Nigeljones

New Member
I have bought a 3.5 V8 (1992 on a 'K') to start it I need to have the accelerator flat to the floor, otherwise it just turns and does not fire. It will than start and run without any problems. Any ideas?Regards,Nige
 
Get any smoke out the back when it does start? Just to make sure she is actually getting fuel, if it starts fine when you have your foot down but then runs fine when you take it off (it ticks over fine etc, dosent drop down to very low revs) then maybe you need to check the condiation of your plugs.
 
Its the EFI and no smoke out of the back on starting, runs beautifully once going; just a pain if you forget to put the foot down. Does not stall even after a good run, revs solid at about 750 on tickover.Nige
 
Does this happen when its cold or hot? Had a 3.9 RRC and that was a pig to start when hot (mate has same prob with his 3.9 disco)
 
Does this happen when its cold or hot? Had a 3.9 RRC and that was a pig to start when hot (mate has same prob with his 3.9 disco)

The first that would come into mind in this case:
Coolant temperature sender faulty (or poor connection, infinite resistance). ECU feeds too much fuel when the engine is hot - thus, hard to start.

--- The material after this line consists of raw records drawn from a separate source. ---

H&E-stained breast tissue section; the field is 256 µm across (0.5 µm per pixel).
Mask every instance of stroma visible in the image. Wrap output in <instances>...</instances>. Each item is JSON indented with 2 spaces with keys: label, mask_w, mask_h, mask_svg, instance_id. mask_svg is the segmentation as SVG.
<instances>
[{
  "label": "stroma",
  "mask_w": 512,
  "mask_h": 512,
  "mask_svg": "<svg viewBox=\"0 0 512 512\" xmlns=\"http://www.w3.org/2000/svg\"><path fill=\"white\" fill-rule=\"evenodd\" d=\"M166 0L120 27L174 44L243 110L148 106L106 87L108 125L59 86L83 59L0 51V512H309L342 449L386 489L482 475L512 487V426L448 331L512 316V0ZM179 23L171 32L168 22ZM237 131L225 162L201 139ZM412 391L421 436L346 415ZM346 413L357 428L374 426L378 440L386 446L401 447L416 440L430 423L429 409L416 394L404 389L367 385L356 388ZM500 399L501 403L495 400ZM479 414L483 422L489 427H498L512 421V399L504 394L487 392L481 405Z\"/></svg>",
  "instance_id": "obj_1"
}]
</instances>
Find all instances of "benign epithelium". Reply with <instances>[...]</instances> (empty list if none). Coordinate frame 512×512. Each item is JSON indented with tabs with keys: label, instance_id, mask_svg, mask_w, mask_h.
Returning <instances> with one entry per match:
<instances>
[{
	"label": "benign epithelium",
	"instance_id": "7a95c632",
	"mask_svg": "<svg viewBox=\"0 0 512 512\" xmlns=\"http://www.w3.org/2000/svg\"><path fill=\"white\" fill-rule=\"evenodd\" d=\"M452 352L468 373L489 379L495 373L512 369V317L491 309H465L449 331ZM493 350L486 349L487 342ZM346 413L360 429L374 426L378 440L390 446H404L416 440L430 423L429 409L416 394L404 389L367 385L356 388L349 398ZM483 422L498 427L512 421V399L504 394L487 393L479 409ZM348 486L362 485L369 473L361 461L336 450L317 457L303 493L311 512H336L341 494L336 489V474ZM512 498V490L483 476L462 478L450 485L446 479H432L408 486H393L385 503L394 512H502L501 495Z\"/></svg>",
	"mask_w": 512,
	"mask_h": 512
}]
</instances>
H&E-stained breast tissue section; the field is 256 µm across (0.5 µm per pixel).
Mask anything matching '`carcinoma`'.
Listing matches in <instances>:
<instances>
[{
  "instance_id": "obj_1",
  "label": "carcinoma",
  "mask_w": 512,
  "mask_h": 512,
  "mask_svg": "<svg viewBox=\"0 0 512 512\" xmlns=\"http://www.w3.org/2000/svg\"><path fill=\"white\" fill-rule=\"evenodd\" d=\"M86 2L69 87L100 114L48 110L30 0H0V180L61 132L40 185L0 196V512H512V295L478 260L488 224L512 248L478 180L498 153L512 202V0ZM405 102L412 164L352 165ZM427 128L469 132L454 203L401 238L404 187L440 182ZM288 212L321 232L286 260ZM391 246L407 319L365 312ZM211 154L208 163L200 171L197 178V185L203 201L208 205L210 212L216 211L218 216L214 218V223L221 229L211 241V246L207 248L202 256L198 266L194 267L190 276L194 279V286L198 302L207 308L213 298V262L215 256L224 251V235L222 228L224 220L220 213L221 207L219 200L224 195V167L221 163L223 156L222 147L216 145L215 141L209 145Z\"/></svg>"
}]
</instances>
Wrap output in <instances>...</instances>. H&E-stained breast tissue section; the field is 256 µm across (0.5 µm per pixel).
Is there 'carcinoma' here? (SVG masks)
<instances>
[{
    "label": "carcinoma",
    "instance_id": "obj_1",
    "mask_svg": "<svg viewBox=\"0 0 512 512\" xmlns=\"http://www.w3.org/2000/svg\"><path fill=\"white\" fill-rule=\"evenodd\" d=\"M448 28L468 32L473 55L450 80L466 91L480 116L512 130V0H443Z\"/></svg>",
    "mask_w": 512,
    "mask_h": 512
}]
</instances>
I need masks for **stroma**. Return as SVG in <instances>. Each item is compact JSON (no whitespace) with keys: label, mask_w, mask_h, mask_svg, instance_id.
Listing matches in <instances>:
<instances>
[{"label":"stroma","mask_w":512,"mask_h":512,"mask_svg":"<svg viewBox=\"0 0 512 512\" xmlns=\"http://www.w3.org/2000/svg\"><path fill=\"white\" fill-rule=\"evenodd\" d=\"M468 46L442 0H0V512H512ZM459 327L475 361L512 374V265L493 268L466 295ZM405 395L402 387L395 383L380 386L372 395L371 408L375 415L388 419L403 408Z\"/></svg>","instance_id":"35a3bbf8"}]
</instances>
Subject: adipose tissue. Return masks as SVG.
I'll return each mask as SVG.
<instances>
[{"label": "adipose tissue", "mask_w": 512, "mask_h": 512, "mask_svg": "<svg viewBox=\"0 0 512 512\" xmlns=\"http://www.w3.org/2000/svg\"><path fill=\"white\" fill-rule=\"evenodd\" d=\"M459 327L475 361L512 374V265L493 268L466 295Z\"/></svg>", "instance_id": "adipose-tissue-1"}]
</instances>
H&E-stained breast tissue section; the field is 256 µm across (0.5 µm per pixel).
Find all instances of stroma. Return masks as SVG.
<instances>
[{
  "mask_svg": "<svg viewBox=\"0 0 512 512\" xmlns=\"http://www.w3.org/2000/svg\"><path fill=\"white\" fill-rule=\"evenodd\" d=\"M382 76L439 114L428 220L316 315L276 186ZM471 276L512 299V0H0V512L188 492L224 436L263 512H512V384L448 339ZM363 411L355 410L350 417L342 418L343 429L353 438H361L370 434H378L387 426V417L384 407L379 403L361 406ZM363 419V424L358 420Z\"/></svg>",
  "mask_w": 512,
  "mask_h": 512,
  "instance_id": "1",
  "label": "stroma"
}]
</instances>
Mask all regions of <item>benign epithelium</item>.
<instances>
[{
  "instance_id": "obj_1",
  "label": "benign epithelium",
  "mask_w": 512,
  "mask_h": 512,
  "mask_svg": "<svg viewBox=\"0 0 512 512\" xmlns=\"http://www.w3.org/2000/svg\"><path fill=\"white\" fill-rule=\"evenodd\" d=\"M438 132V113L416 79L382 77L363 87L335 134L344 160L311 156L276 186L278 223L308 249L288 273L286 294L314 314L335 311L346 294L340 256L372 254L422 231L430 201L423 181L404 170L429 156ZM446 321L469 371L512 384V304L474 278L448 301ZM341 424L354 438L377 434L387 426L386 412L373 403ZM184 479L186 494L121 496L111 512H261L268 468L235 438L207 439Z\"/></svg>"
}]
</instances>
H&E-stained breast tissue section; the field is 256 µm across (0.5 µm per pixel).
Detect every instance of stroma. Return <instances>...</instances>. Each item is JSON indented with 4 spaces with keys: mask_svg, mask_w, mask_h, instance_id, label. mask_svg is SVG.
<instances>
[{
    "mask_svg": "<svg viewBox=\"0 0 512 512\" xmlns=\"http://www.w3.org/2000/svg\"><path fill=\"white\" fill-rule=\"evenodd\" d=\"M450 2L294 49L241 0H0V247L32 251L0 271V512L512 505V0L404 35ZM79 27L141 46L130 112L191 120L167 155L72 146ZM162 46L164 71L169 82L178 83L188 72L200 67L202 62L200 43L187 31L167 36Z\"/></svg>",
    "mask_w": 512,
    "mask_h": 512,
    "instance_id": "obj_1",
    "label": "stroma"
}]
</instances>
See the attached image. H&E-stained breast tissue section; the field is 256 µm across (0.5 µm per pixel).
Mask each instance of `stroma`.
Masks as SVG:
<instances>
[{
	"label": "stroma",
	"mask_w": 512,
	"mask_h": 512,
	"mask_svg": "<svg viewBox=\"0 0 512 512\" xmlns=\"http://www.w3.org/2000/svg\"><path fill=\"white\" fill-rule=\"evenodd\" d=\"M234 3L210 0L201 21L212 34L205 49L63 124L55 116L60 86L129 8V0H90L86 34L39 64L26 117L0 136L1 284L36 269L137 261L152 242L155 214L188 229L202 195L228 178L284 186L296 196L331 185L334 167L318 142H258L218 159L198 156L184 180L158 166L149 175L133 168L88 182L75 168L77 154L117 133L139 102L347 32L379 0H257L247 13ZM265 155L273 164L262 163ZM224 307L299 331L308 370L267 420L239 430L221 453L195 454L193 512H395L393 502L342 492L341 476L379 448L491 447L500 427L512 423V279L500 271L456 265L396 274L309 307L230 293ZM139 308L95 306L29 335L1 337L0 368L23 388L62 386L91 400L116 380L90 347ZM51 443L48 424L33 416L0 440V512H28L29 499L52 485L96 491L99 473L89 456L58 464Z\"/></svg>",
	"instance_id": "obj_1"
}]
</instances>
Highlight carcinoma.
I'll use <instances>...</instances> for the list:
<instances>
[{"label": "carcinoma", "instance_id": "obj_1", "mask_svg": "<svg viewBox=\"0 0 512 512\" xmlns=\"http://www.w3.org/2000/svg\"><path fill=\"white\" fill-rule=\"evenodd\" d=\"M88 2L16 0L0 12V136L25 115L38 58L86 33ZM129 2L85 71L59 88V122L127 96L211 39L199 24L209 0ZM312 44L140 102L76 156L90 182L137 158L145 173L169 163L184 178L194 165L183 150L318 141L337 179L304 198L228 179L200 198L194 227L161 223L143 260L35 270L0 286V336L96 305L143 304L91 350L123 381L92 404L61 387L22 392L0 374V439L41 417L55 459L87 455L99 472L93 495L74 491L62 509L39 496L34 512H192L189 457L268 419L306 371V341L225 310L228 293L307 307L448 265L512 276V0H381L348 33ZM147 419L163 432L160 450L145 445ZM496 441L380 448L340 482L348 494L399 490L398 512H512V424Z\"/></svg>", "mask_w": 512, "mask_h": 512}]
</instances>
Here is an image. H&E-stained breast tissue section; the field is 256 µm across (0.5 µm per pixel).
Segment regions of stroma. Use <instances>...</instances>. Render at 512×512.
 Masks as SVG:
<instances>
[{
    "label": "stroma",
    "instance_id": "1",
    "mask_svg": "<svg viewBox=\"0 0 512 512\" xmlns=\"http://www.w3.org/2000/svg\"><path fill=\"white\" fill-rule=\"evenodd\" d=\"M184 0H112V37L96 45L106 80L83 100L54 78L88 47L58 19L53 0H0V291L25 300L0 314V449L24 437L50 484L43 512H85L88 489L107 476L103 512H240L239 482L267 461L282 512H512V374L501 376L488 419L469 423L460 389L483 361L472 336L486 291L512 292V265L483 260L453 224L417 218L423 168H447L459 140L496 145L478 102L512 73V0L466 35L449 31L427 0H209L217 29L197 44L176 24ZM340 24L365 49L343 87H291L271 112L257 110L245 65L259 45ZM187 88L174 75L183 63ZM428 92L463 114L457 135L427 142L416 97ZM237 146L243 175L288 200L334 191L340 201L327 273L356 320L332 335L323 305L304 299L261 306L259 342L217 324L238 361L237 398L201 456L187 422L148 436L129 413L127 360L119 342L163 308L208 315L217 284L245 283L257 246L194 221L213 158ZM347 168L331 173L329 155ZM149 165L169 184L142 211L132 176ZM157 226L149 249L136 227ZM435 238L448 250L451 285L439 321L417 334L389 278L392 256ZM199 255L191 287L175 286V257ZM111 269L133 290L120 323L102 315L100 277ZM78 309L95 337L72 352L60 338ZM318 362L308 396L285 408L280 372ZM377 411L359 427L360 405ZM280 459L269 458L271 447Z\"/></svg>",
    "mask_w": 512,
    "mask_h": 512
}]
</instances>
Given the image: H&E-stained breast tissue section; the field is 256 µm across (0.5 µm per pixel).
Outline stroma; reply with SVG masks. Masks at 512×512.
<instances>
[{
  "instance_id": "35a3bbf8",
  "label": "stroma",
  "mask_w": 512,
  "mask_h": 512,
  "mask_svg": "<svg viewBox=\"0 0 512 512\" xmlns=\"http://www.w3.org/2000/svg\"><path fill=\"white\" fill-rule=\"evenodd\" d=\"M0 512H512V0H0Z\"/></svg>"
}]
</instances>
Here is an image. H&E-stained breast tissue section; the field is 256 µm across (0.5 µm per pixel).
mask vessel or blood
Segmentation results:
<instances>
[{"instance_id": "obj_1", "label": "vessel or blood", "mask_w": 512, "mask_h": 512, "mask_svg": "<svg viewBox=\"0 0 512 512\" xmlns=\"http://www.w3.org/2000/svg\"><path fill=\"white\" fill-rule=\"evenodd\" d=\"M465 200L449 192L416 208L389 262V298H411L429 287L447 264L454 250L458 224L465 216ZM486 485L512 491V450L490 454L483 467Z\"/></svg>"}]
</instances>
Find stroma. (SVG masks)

Easy to check and cheap to replace. There's a connector near the thermostat housing. Unplug it and measure the resistance between the sensor pins with a multimeter when the engine is cold, warm and hot. Resistance should be around 1.5(?) kOhms when cold and start to come down when the engine warms up. When hot around 200(?) Ohms or so.
(I do not remember resistances and temperatures accurately by heart and have no energy to check them at the moment - hence the question marks.)
However, the resistance should come down in an even manner when engine warms up. No gaps or jumps allowed. If it keeps up to kOhms the sender is definitely gone. Or if the resistance is low when the engine is cold the sender is also gone.